## TASK BRIEF:
Reproduce the text of all the records below, replacing each "Euro" with "EUR" and leaving everything else unchanged.

[Saved entries]
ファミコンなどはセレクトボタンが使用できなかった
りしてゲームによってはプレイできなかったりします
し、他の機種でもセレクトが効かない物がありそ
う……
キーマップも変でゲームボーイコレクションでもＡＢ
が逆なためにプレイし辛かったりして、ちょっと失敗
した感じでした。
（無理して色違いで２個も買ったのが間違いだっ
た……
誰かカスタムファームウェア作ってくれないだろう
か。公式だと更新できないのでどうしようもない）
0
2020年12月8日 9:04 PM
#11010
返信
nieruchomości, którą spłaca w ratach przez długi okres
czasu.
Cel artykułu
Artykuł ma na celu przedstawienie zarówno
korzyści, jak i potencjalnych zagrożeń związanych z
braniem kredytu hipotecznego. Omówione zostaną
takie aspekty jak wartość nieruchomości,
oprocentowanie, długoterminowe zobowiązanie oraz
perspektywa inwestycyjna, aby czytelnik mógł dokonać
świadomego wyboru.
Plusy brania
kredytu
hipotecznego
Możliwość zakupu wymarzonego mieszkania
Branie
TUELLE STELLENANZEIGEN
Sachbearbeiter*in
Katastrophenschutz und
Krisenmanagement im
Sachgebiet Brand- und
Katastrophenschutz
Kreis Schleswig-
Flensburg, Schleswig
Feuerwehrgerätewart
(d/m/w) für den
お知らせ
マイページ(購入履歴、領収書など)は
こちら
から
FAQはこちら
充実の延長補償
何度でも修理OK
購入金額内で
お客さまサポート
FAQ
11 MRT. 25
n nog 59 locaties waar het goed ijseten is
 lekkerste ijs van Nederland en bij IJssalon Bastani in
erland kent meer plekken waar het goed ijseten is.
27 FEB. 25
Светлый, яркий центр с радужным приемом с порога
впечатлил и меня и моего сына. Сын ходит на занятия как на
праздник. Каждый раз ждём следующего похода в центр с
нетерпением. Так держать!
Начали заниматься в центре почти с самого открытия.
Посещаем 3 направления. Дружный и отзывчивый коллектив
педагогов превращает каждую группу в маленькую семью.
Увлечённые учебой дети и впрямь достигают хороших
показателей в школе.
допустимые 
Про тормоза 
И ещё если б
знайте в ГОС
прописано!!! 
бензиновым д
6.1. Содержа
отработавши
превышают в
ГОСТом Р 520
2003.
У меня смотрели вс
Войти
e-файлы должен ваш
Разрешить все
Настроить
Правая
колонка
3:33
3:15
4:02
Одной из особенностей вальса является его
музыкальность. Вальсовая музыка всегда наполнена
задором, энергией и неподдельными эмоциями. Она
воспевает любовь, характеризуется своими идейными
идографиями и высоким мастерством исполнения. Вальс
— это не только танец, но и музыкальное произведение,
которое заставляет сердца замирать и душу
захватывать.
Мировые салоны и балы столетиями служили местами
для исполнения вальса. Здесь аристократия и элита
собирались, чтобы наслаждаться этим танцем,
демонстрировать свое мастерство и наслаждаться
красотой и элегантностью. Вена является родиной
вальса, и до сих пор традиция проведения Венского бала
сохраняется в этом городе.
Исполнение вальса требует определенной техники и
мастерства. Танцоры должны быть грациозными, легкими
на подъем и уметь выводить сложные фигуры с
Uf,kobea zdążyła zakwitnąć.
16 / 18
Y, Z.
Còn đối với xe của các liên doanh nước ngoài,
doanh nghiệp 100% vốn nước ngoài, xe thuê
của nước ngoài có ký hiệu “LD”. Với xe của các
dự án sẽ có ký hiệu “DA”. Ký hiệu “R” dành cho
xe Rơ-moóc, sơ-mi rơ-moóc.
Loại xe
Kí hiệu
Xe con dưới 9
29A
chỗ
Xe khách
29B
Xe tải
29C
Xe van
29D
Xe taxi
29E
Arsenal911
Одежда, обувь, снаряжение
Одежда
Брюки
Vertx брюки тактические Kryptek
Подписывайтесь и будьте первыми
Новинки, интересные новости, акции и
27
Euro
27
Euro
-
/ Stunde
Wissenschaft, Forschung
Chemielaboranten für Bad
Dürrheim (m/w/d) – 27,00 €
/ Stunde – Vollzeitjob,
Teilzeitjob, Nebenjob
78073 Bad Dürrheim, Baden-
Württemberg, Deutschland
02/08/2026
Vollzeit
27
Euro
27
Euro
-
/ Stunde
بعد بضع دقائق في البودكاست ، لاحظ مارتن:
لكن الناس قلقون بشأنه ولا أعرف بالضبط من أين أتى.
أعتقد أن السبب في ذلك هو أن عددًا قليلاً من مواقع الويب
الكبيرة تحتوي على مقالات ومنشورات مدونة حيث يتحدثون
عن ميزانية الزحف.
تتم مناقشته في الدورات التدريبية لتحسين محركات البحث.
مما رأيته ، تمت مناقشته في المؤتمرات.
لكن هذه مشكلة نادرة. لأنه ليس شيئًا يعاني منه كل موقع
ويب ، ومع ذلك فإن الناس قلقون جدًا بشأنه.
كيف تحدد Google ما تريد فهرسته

## ANSWER SPACE:
ファミコンなどはセレクトボタンが使用できなかった
りしてゲームによってはプレイできなかったりします
し、他の機種でもセレクトが効かない物がありそ
う……
キーマップも変でゲームボーイコレクションでもＡＢ
が逆なためにプレイし辛かったりして、ちょっと失敗
した感じでした。
（無理して色違いで２個も買ったのが間違いだっ
た……
誰かカスタムファームウェア作ってくれないだろう
か。公式だと更新できないのでどうしようもない）
0
2020年12月8日 9:04 PM
#11010
返信
nieruchomości, którą spłaca w ratach przez długi okres
czasu.
Cel artykułu
Artykuł ma na celu przedstawienie zarówno
korzyści, jak i potencjalnych zagrożeń związanych z
braniem kredytu hipotecznego. Omówione zostaną
takie aspekty jak wartość nieruchomości,
oprocentowanie, długoterminowe zobowiązanie oraz
perspektywa inwestycyjna, aby czytelnik mógł dokonać
świadomego wyboru.
Plusy brania
kredytu
hipotecznego
Możliwość zakupu wymarzonego mieszkania
Branie
TUELLE STELLENANZEIGEN
Sachbearbeiter*in
Katastrophenschutz und
Krisenmanagement im
Sachgebiet Brand- und
Katastrophenschutz
Kreis Schleswig-
Flensburg, Schleswig
Feuerwehrgerätewart
(d/m/w) für den
お知らせ
マイページ(購入履歴、領収書など)は
こちら
から
FAQはこちら
充実の延長補償
何度でも修理OK
購入金額内で
お客さまサポート
FAQ
11 MRT. 25
n nog 59 locaties waar het goed ijseten is
 lekkerste ijs van Nederland en bij IJssalon Bastani in
erland kent meer plekken waar het goed ijseten is.
27 FEB. 25
Светлый, яркий центр с радужным приемом с порога
впечатлил и меня и моего сына. Сын ходит на занятия как на
праздник. Каждый раз ждём следующего похода в центр с
нетерпением. Так держать!
Начали заниматься в центре почти с самого открытия.
Посещаем 3 направления. Дружный и отзывчивый коллектив
педагогов превращает каждую группу в маленькую семью.
Увлечённые учебой дети и впрямь достигают хороших
показателей в школе.
допустимые 
Про тормоза 
И ещё если б
знайте в ГОС
прописано!!! 
бензиновым д
6.1. Содержа
отработавши
превышают в
ГОСТом Р 520
2003.
У меня смотрели вс
Войти
e-файлы должен ваш
Разрешить все
Настроить
Правая
колонка
3:33
3:15
4:02
Одной из особенностей вальса является его
музыкальность. Вальсовая музыка всегда наполнена
задором, энергией и неподдельными эмоциями. Она
воспевает любовь, характеризуется своими идейными
идографиями и высоким мастерством исполнения. Вальс
— это не только танец, но и музыкальное произведение,
которое заставляет сердца замирать и душу
захватывать.
Мировые салоны и балы столетиями служили местами
для исполнения вальса. Здесь аристократия и элита
собирались, чтобы наслаждаться этим танцем,
демонстрировать свое мастерство и наслаждаться
красотой и элегантностью. Вена является родиной
вальса, и до сих пор традиция проведения Венского бала
сохраняется в этом городе.
Исполнение вальса требует определенной техники и
мастерства. Танцоры должны быть грациозными, легкими
на подъем и уметь выводить сложные фигуры с
Uf,kobea zdążyła zakwitnąć.
16 / 18
Y, Z.
Còn đối với xe của các liên doanh nước ngoài,
doanh nghiệp 100% vốn nước ngoài, xe thuê
của nước ngoài có ký hiệu “LD”. Với xe của các
dự án sẽ có ký hiệu “DA”. Ký hiệu “R” dành cho
xe Rơ-moóc, sơ-mi rơ-moóc.
Loại xe
Kí hiệu
Xe con dưới 9
29A
chỗ
Xe khách
29B
Xe tải
29C
Xe van
29D
Xe taxi
29E
Arsenal911
Одежда, обувь, снаряжение
Одежда
Брюки
Vertx брюки тактические Kryptek
Подписывайтесь и будьте первыми
Новинки, интересные новости, акции и
27
EUR
27
EUR
-
/ Stunde
Wissenschaft, Forschung
Chemielaboranten für Bad
Dürrheim (m/w/d) – 27,00 €
/ Stunde – Vollzeitjob,
Teilzeitjob, Nebenjob
78073 Bad Dürrheim, Baden-
Württemberg, Deutschland
02/08/2026
Vollzeit
27
EUR
27
EUR
-
/ Stunde
بعد بضع دقائق في البودكاست ، لاحظ مارتن:
لكن الناس قلقون بشأنه ولا أعرف بالضبط من أين أتى.
أعتقد أن السبب في ذلك هو أن عددًا قليلاً من مواقع الويب
الكبيرة تحتوي على مقالات ومنشورات مدونة حيث يتحدثون
عن ميزانية الزحف.
تتم مناقشته في الدورات التدريبية لتحسين محركات البحث.
مما رأيته ، تمت مناقشته في المؤتمرات.
لكن هذه مشكلة نادرة. لأنه ليس شيئًا يعاني منه كل موقع
ويب ، ومع ذلك فإن الناس قلقون جدًا بشأنه.
كيف تحدد Google ما تريد فهرسته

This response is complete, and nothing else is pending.